Durante o depoimento, um representante do Ministério Público acompanhou o processo, mas a ausência de agentes da Polícia Federal foi notada. Mendonça, que supervisiona a investigação sobre fraudes no Banco Master, reforçou, em nota, a legalidade do procedimento adotado.
Contexto da Audiência
A presença do Ministério Público em sessões desse tipo é uma exigência legal, conforme destacou o ministro. Por outro lado, a Polícia Federal não esteve presente, em respeito às diretrizes do Conselho Nacional de Justiça, que visam proteger a integridade física e psicológica do depoente. Essa medida foi considerada essencial, especialmente no contexto de intimidações alegadas.
“A exclusão de representantes policiais ocorreu para garantir a proteção do depoente e não por conveniência do gabinete”, acrescentou Mendonça.
A menção à audiência de Vorcaro foi divulgada pelo jornal O Globo nesta quarta-feira (2), e posteriormente verificada pela assessoria do ministro.
Elucidações sobre Moraes
Segundo a assessoria de Mendonça, durante o depoimento, Vorcaro não fez alusão ao ministro Alexandre de Moraes, que é colega de Mendonça no STF.
“O conteúdo da audiência é protegido por sigilo. Confira-se que relatos de que houve menção ao ministro Alexandre de Moraes são infundados”, detalhou a equipe.

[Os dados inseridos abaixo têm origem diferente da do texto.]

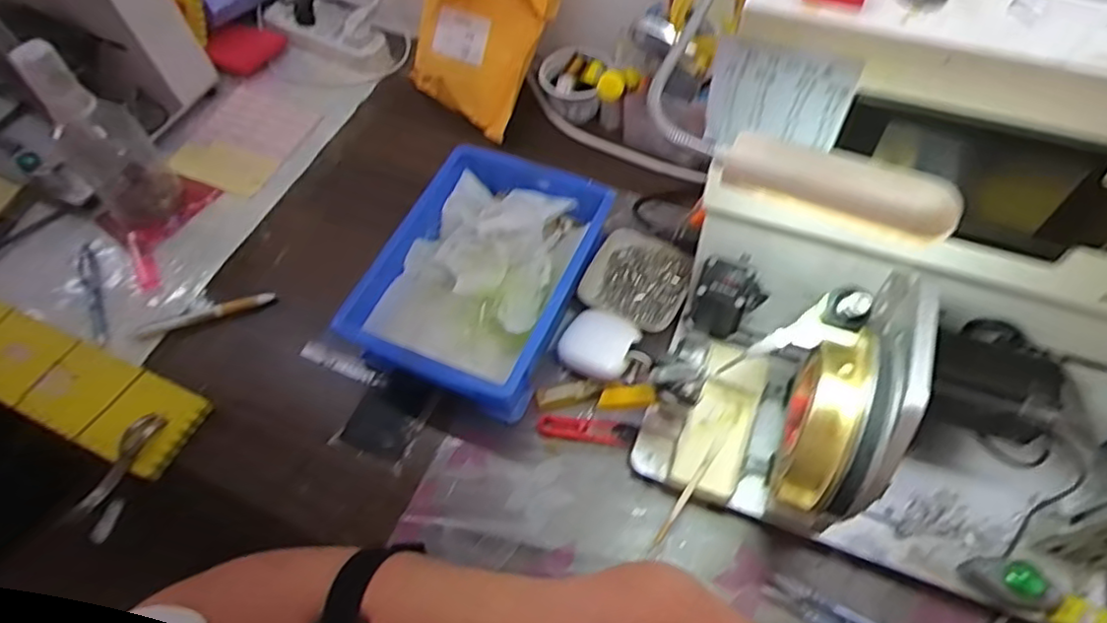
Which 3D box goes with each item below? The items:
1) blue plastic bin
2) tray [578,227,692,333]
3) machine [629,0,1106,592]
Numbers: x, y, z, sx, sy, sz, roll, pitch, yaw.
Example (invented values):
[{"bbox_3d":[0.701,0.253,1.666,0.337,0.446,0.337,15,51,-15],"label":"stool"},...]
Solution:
[{"bbox_3d":[-0.061,-0.038,0.621,0.176,0.069,0.249,20,63,15],"label":"blue plastic bin"},{"bbox_3d":[0.083,-0.030,0.638,0.098,0.022,0.098,26,64,18],"label":"tray"},{"bbox_3d":[0.244,0.006,0.403,0.367,0.329,0.237,11,61,10],"label":"machine"}]

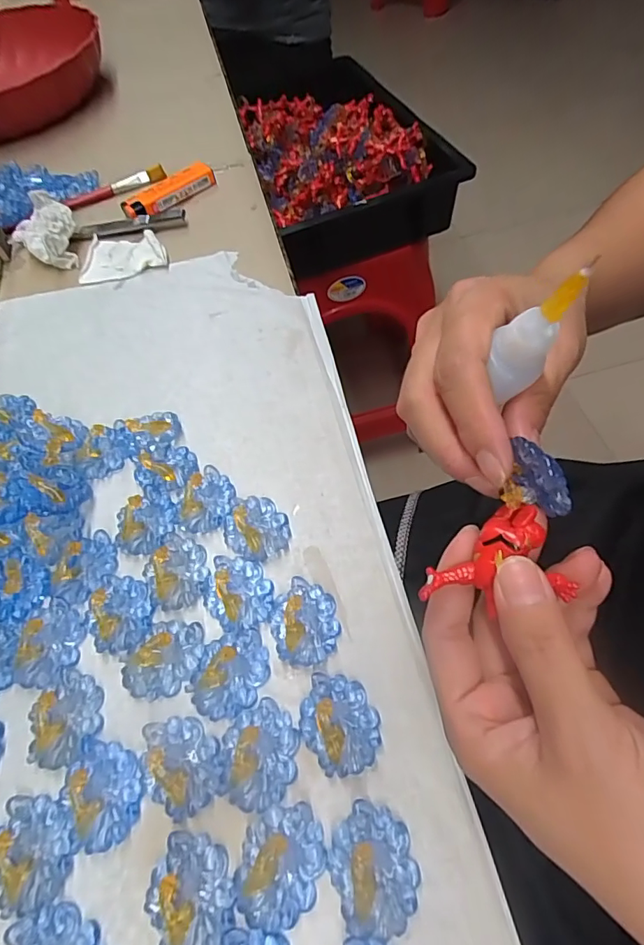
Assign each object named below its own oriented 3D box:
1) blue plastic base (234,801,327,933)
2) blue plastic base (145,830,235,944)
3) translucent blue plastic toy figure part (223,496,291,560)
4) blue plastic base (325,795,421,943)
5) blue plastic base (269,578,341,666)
[{"bbox_3d":[-0.015,0.140,0.174,0.029,0.009,0.036,10,61,13],"label":"blue plastic base"},{"bbox_3d":[-0.047,0.152,0.175,0.029,0.006,0.037,-23,59,-7],"label":"blue plastic base"},{"bbox_3d":[-0.034,0.026,0.244,0.032,0.008,0.035,-11,59,0],"label":"translucent blue plastic toy figure part"},{"bbox_3d":[0.018,0.140,0.173,0.030,0.004,0.036,-16,59,-3],"label":"blue plastic base"},{"bbox_3d":[-0.008,0.067,0.219,0.030,0.006,0.037,-13,59,-1],"label":"blue plastic base"}]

No dia anterior (1º), Mendonça revelou investigações da Polícia Federal sobre diálogos de Vorcaro relacionados a Moraes. Esses diálogos surgiram a partir do desmantelamento do sigilo do celular do ex-banqueiro, que é alvo da Operação Compliance Zero, focada em fraudes no Banco Master.
Em mensagens recuperadas, Vorcaro alegadamente tenta antecipar os investigadores em conversa com alguém supostamente ligado a Moraes, datada de 17 de novembro de 2025.
Na mesma noite, o procurador-geral da República, Paulo Gonet, expressou apoio à nulidade da investigação, alegando que Mendonça atuou ilegalmente ao aprofundar a investigação sobre Moraes sem aprovação do plenário do STF.